The sentencing came just over a week before a vote for Hong Kong's new chief executive, which pro-democracy campaigners dismiss as a rigged election weighted towards Beijing. Activists have said they will come out in protest on March 26, the day of the leadership selection, which is made by a committee of 1,194 mainly pro-establishment members of special interest groups.
The three activists jailed yesterday had taken part in the "fishball riots" of February last year, which tapped fears that Beijing was tightening its grip on semi-autonomous Hong Kong. All three are not well-known campaigners.
The riot's alleged ringleaders from "localist" campaign group Hong Kong Indigenous, which advocates more autonomy for the city, face trial next year.
"Anyone participating in such riots needs to understand there is a cost," said district court judge Sham Siu Man.
The defence had argued that the three protesters - two of whom were students and one reported to be a cook - had been expressing their disapproval of the Hong Kong government, which activists decry as a puppet of Beijing.
COST OF RIOTING
Anyone participating in such riots needs to understand there is a cost.
DISTRICT COURT JUDGE SHAM SIU MAN, as he delivered the sentence, the harshest handed out to those who took part in the "fishball riots" last year.
But "violence is violence", the judge said as he delivered the sentence to the grim-faced accused - Hui Ka Ki, 23, Mak Tsz Hei, 20, and Sit Tat Wing, 33 - who were then led away.
The judge added that all three had hurled glass bottles, with Mak throwing bamboo poles at officers.
The clashes erupted after official attempts to remove illegal hawkers from the busy commercial neighbourhood of Mong Kok during Chinese New Year celebrations.
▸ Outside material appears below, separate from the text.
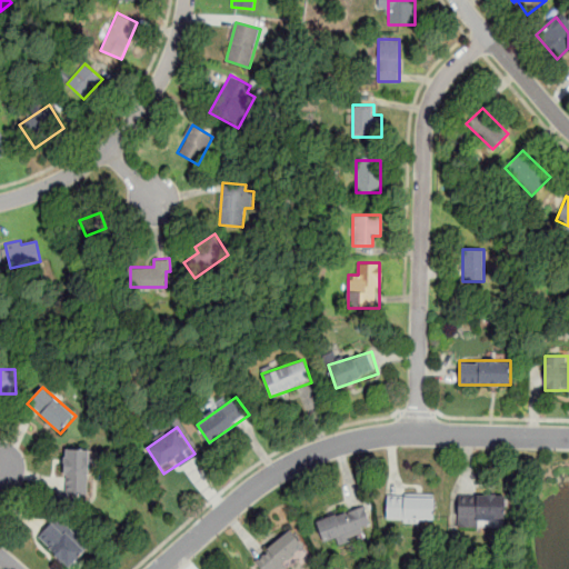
[(65,498),(89,498),(89,450),(65,450),(65,498)]
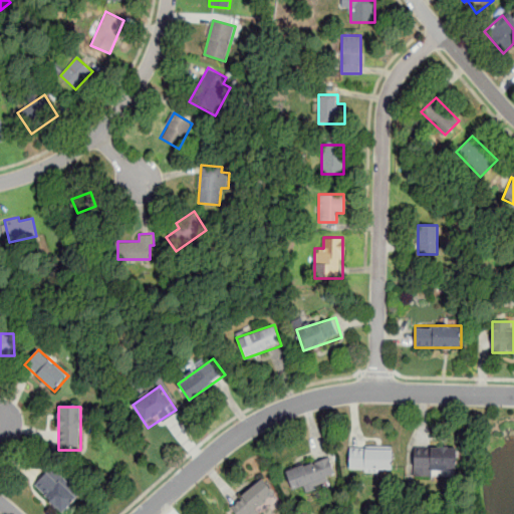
[(458,472),(458,447),(414,447),(414,472),(458,472)]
The battles were dubbed the fishball revolution after a favourite Hong Kong street snack sold by the hawkers, and reflected underlying tensions over the erosion of the city's traditions.
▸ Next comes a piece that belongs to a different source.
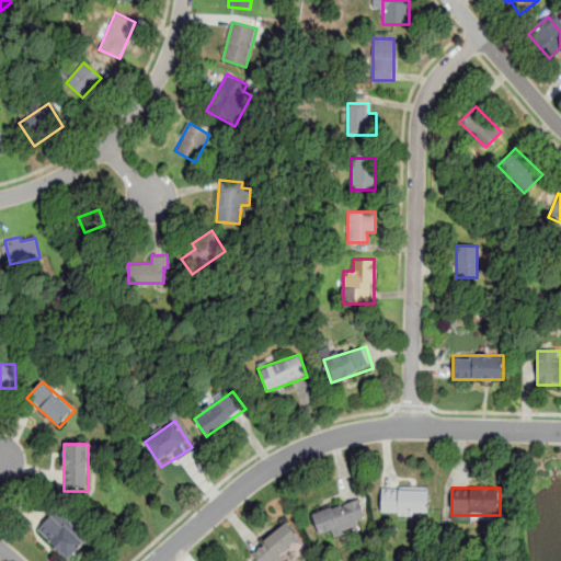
[(428,489),(381,489),(381,514),(428,513),(428,489)]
Police fired warning shots into the air, while protesters hurled bricks levered up from pavements, charged police lines with homemade shields and set rubbish on fire. About 100 people were injured, including police officers, journalists and protesters, and 65 were arrested in the rare outbreak of violence.
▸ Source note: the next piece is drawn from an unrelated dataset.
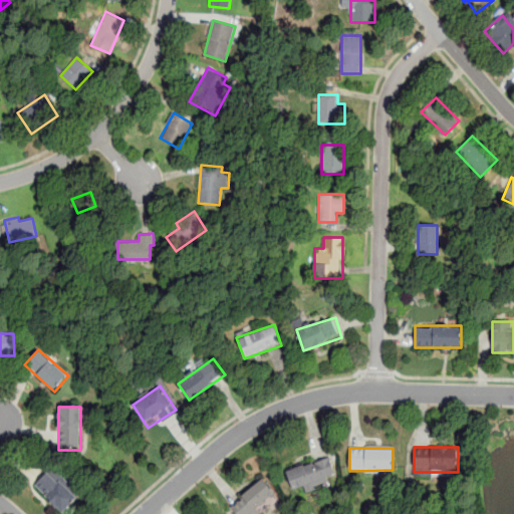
[(292,491),(336,480),(331,459),(286,470),(292,491)]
Mong Kok, in the city's Kowloon peninsula, was the scene of some of the worst clashes during largely peaceful mass pro-democracy Umbrella Movement rallies in 2014, which failed to win political reform.
Yesterday's sentencing was the harshest handed out to those who took part in the fishball demonstrations, and the first convictions for rioting. Three other participants were sentenced to between three months and nine months on lesser charges last year.